─── DATA SHOWN

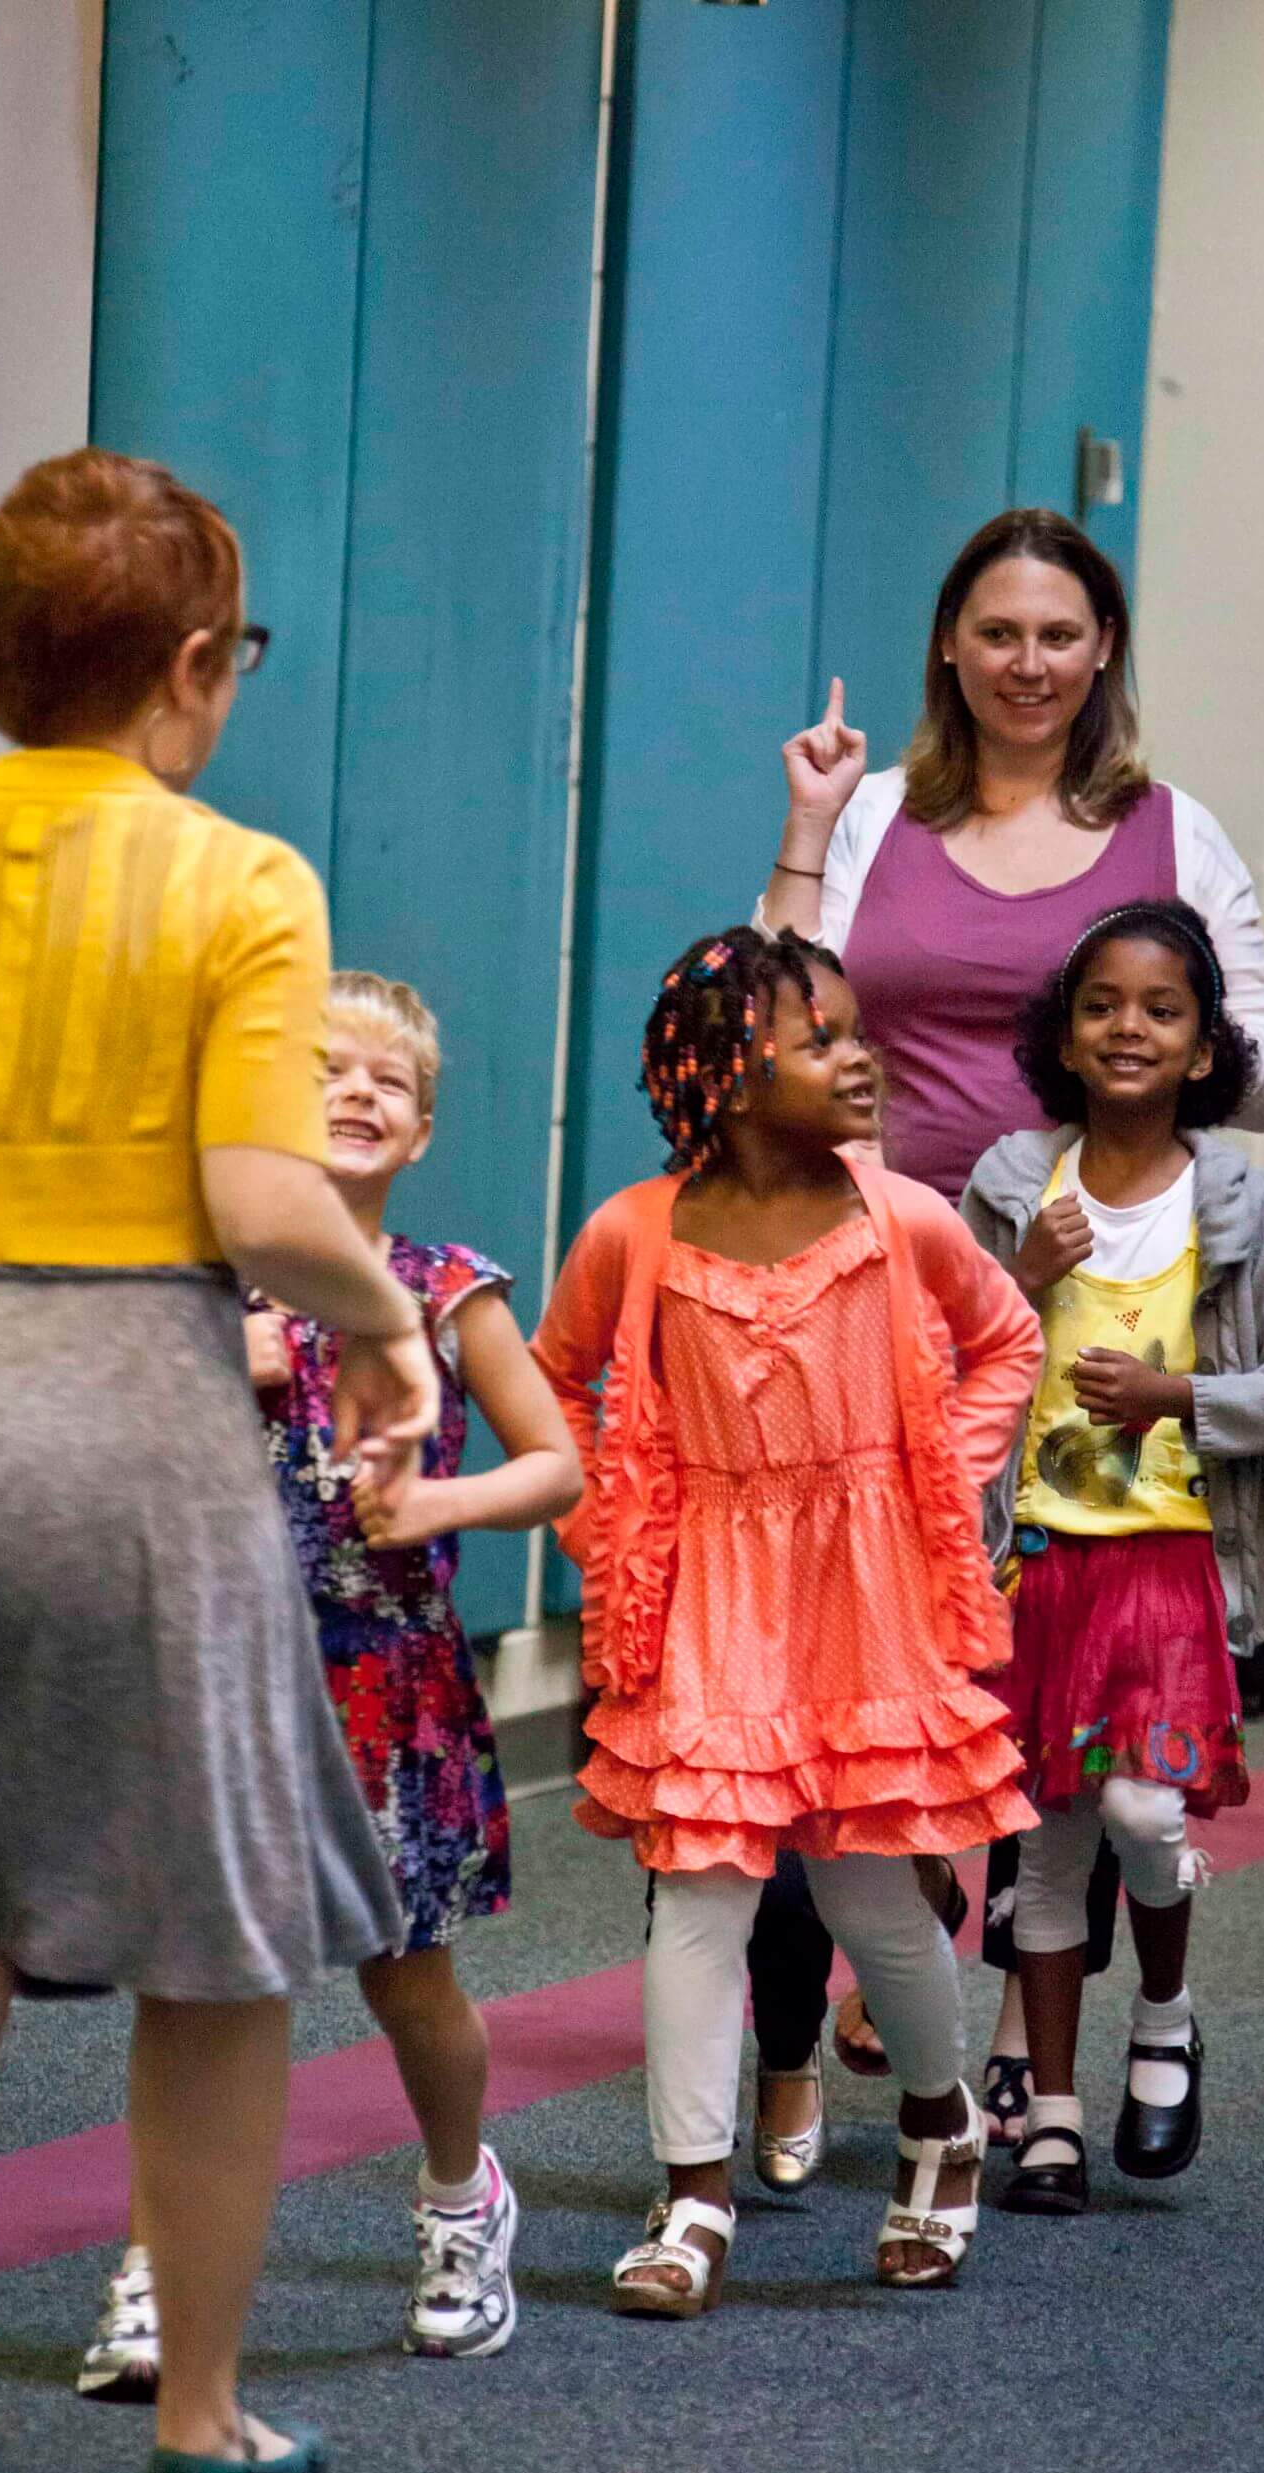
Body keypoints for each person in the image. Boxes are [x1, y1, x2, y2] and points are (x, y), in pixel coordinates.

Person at [0, 450, 440, 2473]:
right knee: (212, 1950)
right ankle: (206, 2420)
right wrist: (384, 1329)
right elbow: (260, 1198)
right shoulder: (237, 883)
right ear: (187, 667)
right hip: (133, 1432)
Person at [751, 506, 1264, 2166]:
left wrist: (1152, 1067)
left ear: (1104, 649)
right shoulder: (880, 819)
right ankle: (905, 1940)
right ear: (949, 647)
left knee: (1039, 1663)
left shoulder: (1173, 832)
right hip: (877, 1270)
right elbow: (768, 1007)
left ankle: (1010, 2032)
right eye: (999, 632)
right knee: (885, 1646)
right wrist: (808, 820)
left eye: (1061, 634)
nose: (1030, 663)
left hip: (1085, 1297)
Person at [78, 971, 580, 2397]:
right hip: (218, 1679)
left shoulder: (442, 1289)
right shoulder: (199, 1285)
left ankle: (458, 2201)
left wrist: (444, 1509)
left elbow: (559, 1464)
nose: (359, 1094)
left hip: (385, 1682)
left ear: (420, 1130)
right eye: (328, 1072)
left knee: (407, 1978)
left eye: (389, 1083)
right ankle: (160, 2268)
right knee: (195, 1986)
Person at [532, 926, 1043, 2311]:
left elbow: (1008, 1339)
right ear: (731, 1075)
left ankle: (939, 2127)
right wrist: (609, 1529)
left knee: (874, 1890)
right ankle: (693, 2192)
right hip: (710, 1600)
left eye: (853, 1029)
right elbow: (550, 1383)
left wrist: (941, 1464)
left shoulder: (901, 1215)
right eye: (822, 1040)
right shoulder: (634, 1232)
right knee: (698, 1897)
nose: (859, 1055)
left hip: (866, 1594)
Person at [958, 899, 1264, 2211]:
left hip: (1181, 1566)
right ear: (1064, 1034)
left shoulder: (1237, 1199)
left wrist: (1183, 1402)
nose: (1130, 1028)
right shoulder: (1017, 1185)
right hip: (1044, 1566)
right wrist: (1019, 1272)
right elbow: (948, 1364)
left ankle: (1168, 2013)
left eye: (1162, 1011)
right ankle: (1056, 2115)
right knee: (1050, 1847)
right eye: (1103, 1005)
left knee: (1146, 1812)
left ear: (1200, 1051)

──────

EXERCISE DIRECTIONS
Provide the number of lines above containing "wrist" and nothing else.

EXERCISE OUTPUT
8